What the exercise asks:
Set down the records that follow exactly and completely.

Material provided:
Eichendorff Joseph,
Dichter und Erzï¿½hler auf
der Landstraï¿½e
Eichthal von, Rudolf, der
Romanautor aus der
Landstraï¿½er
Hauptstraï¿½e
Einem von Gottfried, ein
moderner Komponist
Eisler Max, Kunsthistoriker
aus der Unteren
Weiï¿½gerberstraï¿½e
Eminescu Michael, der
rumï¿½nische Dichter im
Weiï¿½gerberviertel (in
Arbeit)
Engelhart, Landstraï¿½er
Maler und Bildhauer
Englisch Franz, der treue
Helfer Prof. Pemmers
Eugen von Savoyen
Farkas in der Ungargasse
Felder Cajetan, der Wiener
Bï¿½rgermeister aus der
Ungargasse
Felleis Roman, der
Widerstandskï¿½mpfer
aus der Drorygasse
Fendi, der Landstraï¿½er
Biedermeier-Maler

The answer:
Eichendorff Joseph,
Dichter und Erzï¿½hler auf
der Landstraï¿½e
Eichthal von, Rudolf, der
Romanautor aus der
Landstraï¿½er
Hauptstraï¿½e
Einem von Gottfried, ein
moderner Komponist
Eisler Max, Kunsthistoriker
aus der Unteren
Weiï¿½gerberstraï¿½e
Eminescu Michael, der
rumï¿½nische Dichter im
Weiï¿½gerberviertel (in
Arbeit)
Engelhart, Landstraï¿½er
Maler und Bildhauer
Englisch Franz, der treue
Helfer Prof. Pemmers
Eugen von Savoyen
Farkas in der Ungargasse
Felder Cajetan, der Wiener
Bï¿½rgermeister aus der
Ungargasse
Felleis Roman, der
Widerstandskï¿½mpfer
aus der Drorygasse
Fendi, der Landstraï¿½er
Biedermeier-Maler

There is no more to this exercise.